Peter: "Uh that's right, ponies...ponies like food, don't they
- The Monarch in The Venture Brothers had a trap in his lair which consisted of releasing a horde of "man eating butterflies"... except he forgot to feed them, so Brock just had several hundred dead butterflies dumped on his head. The Monarch then berates his henchmen for the mistake.
- On a related note, at one point Dr. Venture is going through his mail, and opens a package containing a coiled cobra, poised to strike, and the words "Die, Dr. Venture!" written in blood. After a moment, the snake crumbles into dust, at which point he checks the postmark, realizing a) the package has been on his desk for years, and b) "I really have to get my shit together."
- In an episode of Garfield and Friends, Jon digs a top hat out of a trunk while mentioning that he hasn't practiced the trick in 20 years.

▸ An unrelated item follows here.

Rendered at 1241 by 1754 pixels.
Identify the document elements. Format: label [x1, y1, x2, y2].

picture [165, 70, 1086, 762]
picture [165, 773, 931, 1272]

He then reaches into the hat and pulls out a rabbit skeleton, to which Garfield remarks, "Maybe you should've fed the rabbit."
Real Life
- Neglect has led to the death of many a beloved pet (or even child) in Real Life, for reasons ranging from forgetfulness to addiction to malice. Since this is neither funny nor relevant, please refrain from adding examples.
- There's a classic riddle about a man who is given the choice of taking his chances with cannibals, or being thrown into a pit full of lions who haven't eaten in a year. He chooses the lions and escapes, because the lions have obviously died at this point.
- Admit it; you've had a virtual pet that you left alone for ages and came back only to find it was dead, diseased, and surrounded by its own crap.